China has listed $50 Billion in potential tariffs on U.S. products and that includes beef and the aviation industry.
City leaders point out that 20 percent of the Wichita economy is tied to exports.
“How everything is going to affect Wichita and our economy is not yet well known,” says James Clendenin, Wichita City Council member. “What we do know is that it will.”
Clendenin says tariffs on the aviation industry could hurt. But he is taking a wait and see approach.
Teal Aviation Group analyst Richard Aboulafia says Spirit AeroSystems could be affected.
“For some reason, the Trump administration included aerospace components in the trade complaint and tariff plan yesterday,” says Aboulafia. “Predictably, the Chinese came back with a very calculated response.
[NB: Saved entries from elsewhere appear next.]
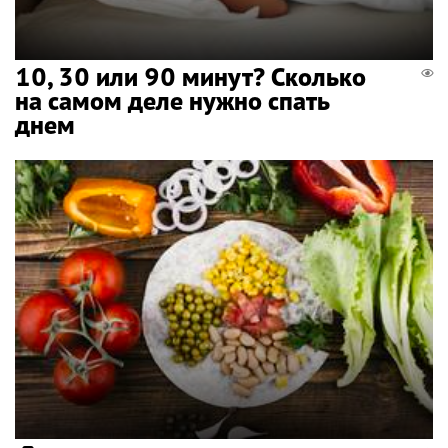
10, 30 или 90 минут? Сколько
на самом деле нужно спать
днем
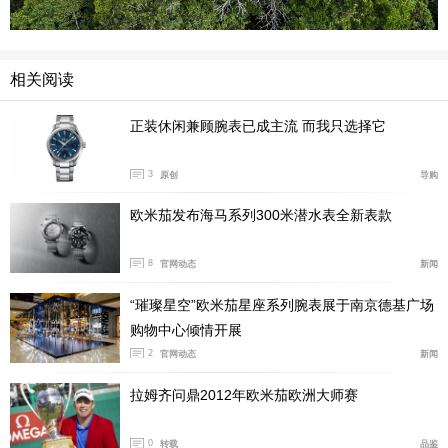
相关阅读
正装休闲兼顾腕表已成主流 而我只选择它
3
原创
导购
欧米茄发布海马系列300米潜水表全新表款
8
官网动态
新闻
“璀璨星空”欧米茄星座系列腕表展于南京德基广场
购物中心倾情开展
2
官网动态
新闻
拉姆齐问鼎2012年欧米茄欧洲大师赛
0
转载
品鉴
So far, it doesn’t include a whole lot of what Wichita does accept for the fuselage of the 737 over there at Spirit.”
Kansas Global Trade Services in Wichita says this is not a trade war. But, they are watching very closely.
“Companies are dealing with the aftermath of the (tariff) announcements even though not all the tariffs have been implemented already,” says CEO Karyn Page, Kansas Global Trade Services. “So companies will have to react. They will need to come up with a response. I think it’s too soon to say it’s a trade war but we are going to continue to see an escalation of these types of trade remedies.”
KSN asked SpiritAerosystems for a response.
Fred Malley with SpiritAerosystems communications said, “Spirit is closely following any potential changes in the U.S. trade relationship with China, and we are actively analyzing the situation to determine impacts to our business.”